### WHAT THE TASK ASKS:
Reproduce each of the following entries word for word.
RAW DATA Block Start
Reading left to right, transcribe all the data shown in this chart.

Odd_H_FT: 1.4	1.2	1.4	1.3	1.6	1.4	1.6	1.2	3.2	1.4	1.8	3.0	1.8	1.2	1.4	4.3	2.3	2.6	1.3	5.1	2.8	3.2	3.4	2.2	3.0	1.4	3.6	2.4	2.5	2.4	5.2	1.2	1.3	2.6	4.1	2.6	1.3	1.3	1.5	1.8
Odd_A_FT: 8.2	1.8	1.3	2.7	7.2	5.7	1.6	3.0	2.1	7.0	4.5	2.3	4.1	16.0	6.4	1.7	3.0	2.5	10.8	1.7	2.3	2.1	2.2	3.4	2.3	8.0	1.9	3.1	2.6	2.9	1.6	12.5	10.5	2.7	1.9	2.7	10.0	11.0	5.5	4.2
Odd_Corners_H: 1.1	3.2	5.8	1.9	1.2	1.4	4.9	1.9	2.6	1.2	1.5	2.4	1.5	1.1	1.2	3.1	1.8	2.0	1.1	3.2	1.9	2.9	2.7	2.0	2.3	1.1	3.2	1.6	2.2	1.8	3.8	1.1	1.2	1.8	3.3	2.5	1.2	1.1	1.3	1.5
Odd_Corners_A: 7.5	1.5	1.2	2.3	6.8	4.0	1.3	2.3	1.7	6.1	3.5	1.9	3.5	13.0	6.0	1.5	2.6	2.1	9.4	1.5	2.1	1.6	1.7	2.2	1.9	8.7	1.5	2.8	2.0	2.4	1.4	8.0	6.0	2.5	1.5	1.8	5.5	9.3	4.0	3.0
RAW DATA Block End
### OUTPUT FOR THIS EXERCISE:
Reading left to right, transcribe all the data shown in this chart.

Odd_H_FT: 1.4	1.2	1.4	1.3	1.6	1.4	1.6	1.2	3.2	1.4	1.8	3.0	1.8	1.2	1.4	4.3	2.3	2.6	1.3	5.1	2.8	3.2	3.4	2.2	3.0	1.4	3.6	2.4	2.5	2.4	5.2	1.2	1.3	2.6	4.1	2.6	1.3	1.3	1.5	1.8
Odd_A_FT: 8.2	1.8	1.3	2.7	7.2	5.7	1.6	3.0	2.1	7.0	4.5	2.3	4.1	16.0	6.4	1.7	3.0	2.5	10.8	1.7	2.3	2.1	2.2	3.4	2.3	8.0	1.9	3.1	2.6	2.9	1.6	12.5	10.5	2.7	1.9	2.7	10.0	11.0	5.5	4.2
Odd_Corners_H: 1.1	3.2	5.8	1.9	1.2	1.4	4.9	1.9	2.6	1.2	1.5	2.4	1.5	1.1	1.2	3.1	1.8	2.0	1.1	3.2	1.9	2.9	2.7	2.0	2.3	1.1	3.2	1.6	2.2	1.8	3.8	1.1	1.2	1.8	3.3	2.5	1.2	1.1	1.3	1.5
Odd_Corners_A: 7.5	1.5	1.2	2.3	6.8	4.0	1.3	2.3	1.7	6.1	3.5	1.9	3.5	13.0	6.0	1.5	2.6	2.1	9.4	1.5	2.1	1.6	1.7	2.2	1.9	8.7	1.5	2.8	2.0	2.4	1.4	8.0	6.0	2.5	1.5	1.8	5.5	9.3	4.0	3.0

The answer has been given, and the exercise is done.